At Bloomberg’s World View blog, Adam Minter describes reactions to the recent Metro accident in Shanghai, where many, for all their reservations, have little choice but to keep riding the subway and hope for the best.
As Shanghai’s housing prices rise, residents have little choice but to move further and further away from the city center. They rely on the subway lines to get to work, but the lines were built quickly and shoddily. A common feeling among Shanghai’s commuters is that the subway was not designed to serve them, but to enhance the status of Shanghai’s Communist Party leaders.
Before the 2010 World Expo in Shanghai, the city opened four new subway lines intended, in part, to ferry visitors to the Expo grounds from airports and other transportation hubs. Many Shanghai residents worried at the time that the lines were being built too hastily to meet safety standards. But city leaders seemed more afraid that the subway lines would be attacked by terrorists during the Expo. Instead of making it a priority to fix problems with the subway’s infrastructure, they installed x-ray machines to scan the bags of passengers.

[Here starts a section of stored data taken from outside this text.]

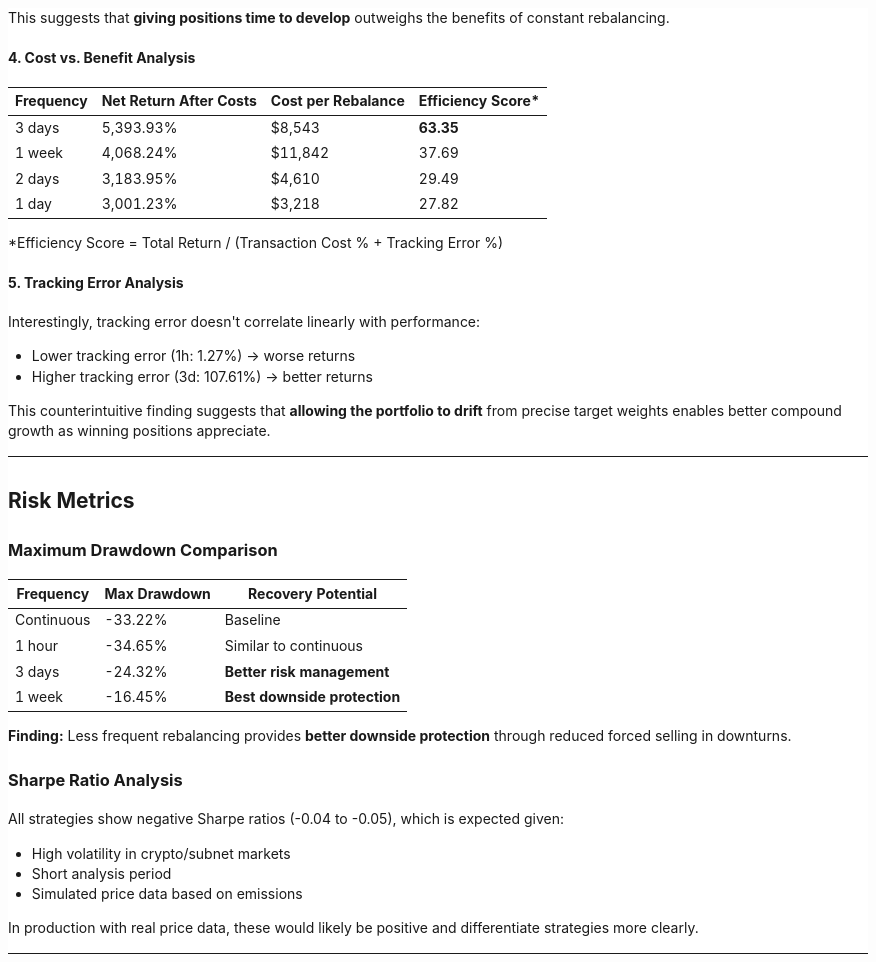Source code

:This suggests that **giving positions time to develop** outweighs the benefits of constant rebalancing.

#### 4. **Cost vs. Benefit Analysis**

| Frequency | Net Return After Costs | Cost per Rebalance | Efficiency Score* |
|-----------|------------------------|-------------------|-------------------|
| 3 days | 5,393.93% | $8,543 | **63.35** |
| 1 week | 4,068.24% | $11,842 | 37.69 |
| 2 days | 3,183.95% | $4,610 | 29.49 |
| 1 day | 3,001.23% | $3,218 | 27.82 |

*Efficiency Score = Total Return / (Transaction Cost % + Tracking Error %)

#### 5. **Tracking Error Analysis**
Interestingly, tracking error doesn't correlate linearly with performance:
- Lower tracking error (1h: 1.27%) → worse returns
- Higher tracking error (3d: 107.61%) → better returns

This counterintuitive finding suggests that **allowing the portfolio to drift** from precise target weights enables better compound growth as winning positions appreciate.

---

## Risk Metrics

### Maximum Drawdown Comparison

| Frequency | Max Drawdown | Recovery Potential |
|-----------|--------------|-------------------|
| Continuous | -33.22% | Baseline |
| 1 hour | -34.65% | Similar to continuous |
| 3 days | -24.32% | **Better risk management** |
| 1 week | -16.45% | **Best downside protection** |

**Finding:** Less frequent rebalancing provides **better downside protection** through reduced forced selling in downturns.

### Sharpe Ratio Analysis
All strategies show negative Sharpe ratios (-0.04 to -0.05), which is expected given:
- High volatility in crypto/subnet markets
- Short analysis period
- Simulated price data based on emissions

In production with real price data, these would likely be positive and differentiate strategies more clearly.

---
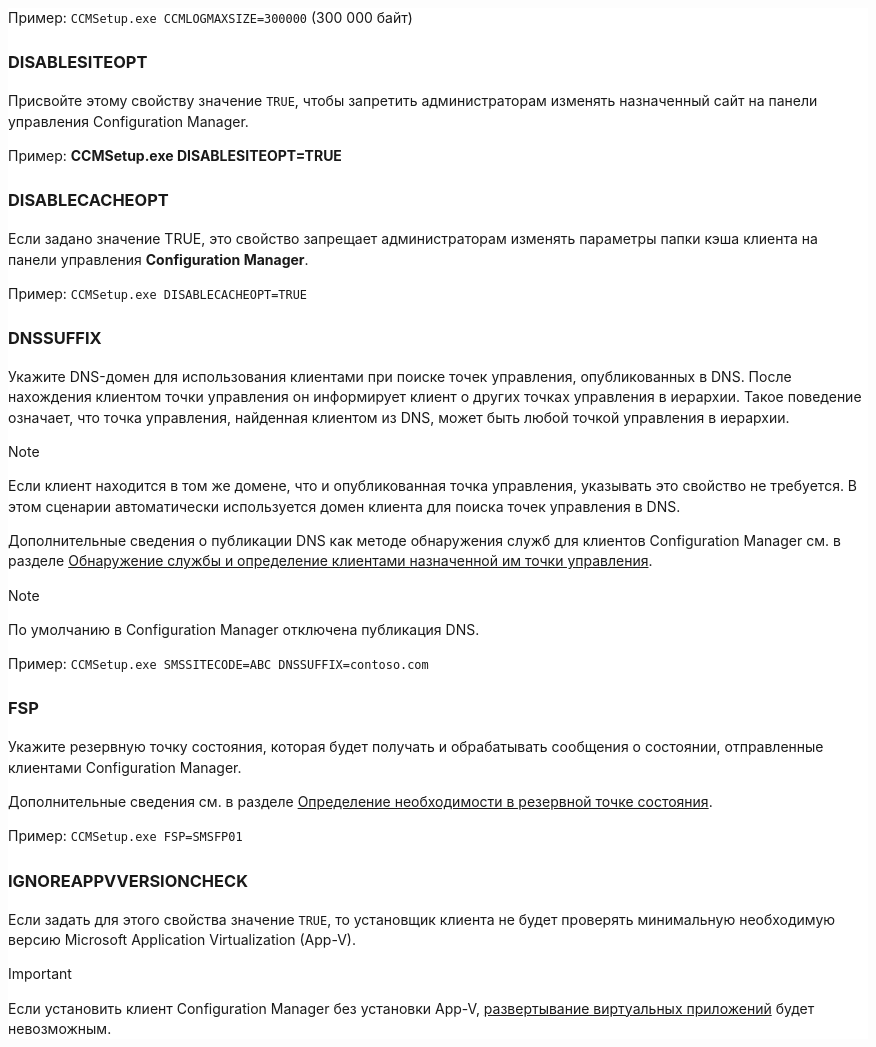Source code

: Пример: `CCMSetup.exe CCMLOGMAXSIZE=300000` (300 000 байт)

### <a name="disablesiteopt"></a>DISABLESITEOPT

Присвойте этому свойству значение `TRUE`, чтобы запретить администраторам изменять назначенный сайт на панели управления Configuration Manager.

Пример: **CCMSetup.exe DISABLESITEOPT=TRUE**

### <a name="disablecacheopt"></a>DISABLECACHEOPT

Если задано значение TRUE, это свойство запрещает администраторам изменять параметры папки кэша клиента на панели управления **Configuration Manager**.  

Пример: `CCMSetup.exe DISABLECACHEOPT=TRUE`  

### <a name="dnssuffix"></a>DNSSUFFIX

Укажите DNS-домен для использования клиентами при поиске точек управления, опубликованных в DNS. После нахождения клиентом точки управления он информирует клиент о других точках управления в иерархии. Такое поведение означает, что точка управления, найденная клиентом из DNS, может быть любой точкой управления в иерархии.

> [!NOTE]
> Если клиент находится в том же домене, что и опубликованная точка управления, указывать это свойство не требуется. В этом сценарии автоматически используется домен клиента для поиска точек управления в DNS.

Дополнительные сведения о публикации DNS как методе обнаружения служб для клиентов Configuration Manager см. в разделе [Обнаружение службы и определение клиентами назначенной им точки управления](../../plan-design/hierarchy/understand-how-clients-find-site-resources-and-services.md#BKMK_Plan_Service_Location).

> [!NOTE]  
> По умолчанию в Configuration Manager отключена публикация DNS.

Пример: `CCMSetup.exe SMSSITECODE=ABC DNSSUFFIX=contoso.com`

### <a name="fsp"></a>FSP

Укажите резервную точку состояния, которая будет получать и обрабатывать сообщения о состоянии, отправленные клиентами Configuration Manager.

Дополнительные сведения см. в разделе [Определение необходимости в резервной точке состояния](plan/determine-the-site-system-roles-for-clients.md#fallback-status-point).

Пример: `CCMSetup.exe FSP=SMSFP01`  

### <a name="ignoreappvversioncheck"></a>IGNOREAPPVVERSIONCHECK

Если задать для этого свойства значение `TRUE`, то установщик клиента не будет проверять минимальную необходимую версию Microsoft Application Virtualization (App-V).

> [!IMPORTANT]  
> Если установить клиент Configuration Manager без установки App-V, [развертывание виртуальных приложений](../../../apps/get-started/deploying-app-v-virtual-applications.md) будет невозможным.
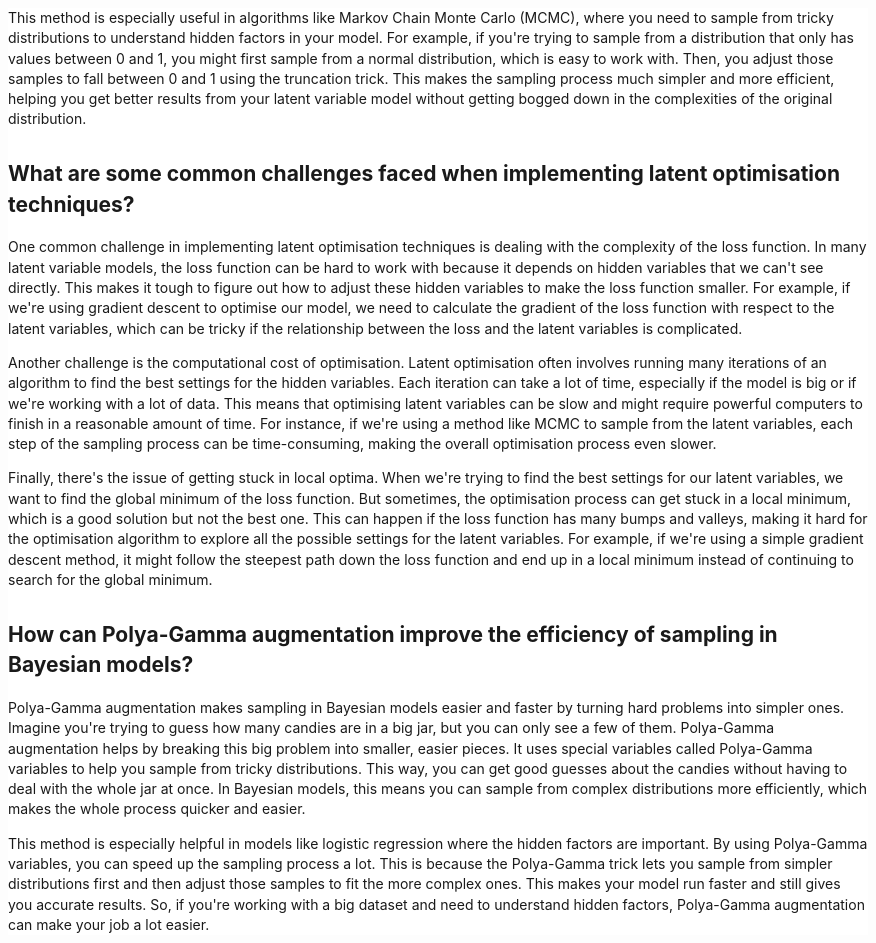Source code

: This method is especially useful in algorithms like Markov Chain Monte Carlo (MCMC), where you need to sample from tricky distributions to understand hidden factors in your model. For example, if you're trying to sample from a distribution that only has values between 0 and 1, you might first sample from a normal distribution, which is easy to work with. Then, you adjust those samples to fall between 0 and 1 using the truncation trick. This makes the sampling process much simpler and more efficient, helping you get better results from your latent variable model without getting bogged down in the complexities of the original distribution.

## What are some common challenges faced when implementing latent optimisation techniques?

One common challenge in implementing latent optimisation techniques is dealing with the complexity of the loss function. In many latent variable models, the loss function can be hard to work with because it depends on hidden variables that we can't see directly. This makes it tough to figure out how to adjust these hidden variables to make the loss function smaller. For example, if we're using gradient descent to optimise our model, we need to calculate the gradient of the loss function with respect to the latent variables, which can be tricky if the relationship between the loss and the latent variables is complicated.

Another challenge is the computational cost of optimisation. Latent optimisation often involves running many iterations of an algorithm to find the best settings for the hidden variables. Each iteration can take a lot of time, especially if the model is big or if we're working with a lot of data. This means that optimising latent variables can be slow and might require powerful computers to finish in a reasonable amount of time. For instance, if we're using a method like MCMC to sample from the latent variables, each step of the sampling process can be time-consuming, making the overall optimisation process even slower.

Finally, there's the issue of getting stuck in local optima. When we're trying to find the best settings for our latent variables, we want to find the global minimum of the loss function. But sometimes, the optimisation process can get stuck in a local minimum, which is a good solution but not the best one. This can happen if the loss function has many bumps and valleys, making it hard for the optimisation algorithm to explore all the possible settings for the latent variables. For example, if we're using a simple gradient descent method, it might follow the steepest path down the loss function and end up in a local minimum instead of continuing to search for the global minimum.

## How can Polya-Gamma augmentation improve the efficiency of sampling in Bayesian models?

Polya-Gamma augmentation makes sampling in Bayesian models easier and faster by turning hard problems into simpler ones. Imagine you're trying to guess how many candies are in a big jar, but you can only see a few of them. Polya-Gamma augmentation helps by breaking this big problem into smaller, easier pieces. It uses special variables called Polya-Gamma variables to help you sample from tricky distributions. This way, you can get good guesses about the candies without having to deal with the whole jar at once. In Bayesian models, this means you can sample from complex distributions more efficiently, which makes the whole process quicker and easier.

This method is especially helpful in models like logistic regression where the hidden factors are important. By using Polya-Gamma variables, you can speed up the sampling process a lot. This is because the Polya-Gamma trick lets you sample from simpler distributions first and then adjust those samples to fit the more complex ones. This makes your model run faster and still gives you accurate results. So, if you're working with a big dataset and need to understand hidden factors, Polya-Gamma augmentation can make your job a lot easier.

A year and a half after the Expo, the scanners remain. BBPanda, a user of Sina Weibo, posted this observation shortly after the Sept. 27 crash: “The metro, which can’t guarantee operational security, still has time to check my bag every day. My bag is sure to be safer than your metro.”
Shanghai Daily quoted Tongji University professor Luo Yanyun, who has similar concerns about misplaced priorities in the expansion of Shanghai’s transit system:
Luo said the lack of good management and the poor abilities of Metro staff were concerns with the city boasting it would have the world’s longest Metro track, more than 500 kilometers, by next year.
“The focus still lies on construction now,” said Luo. “The operation management lags behind.”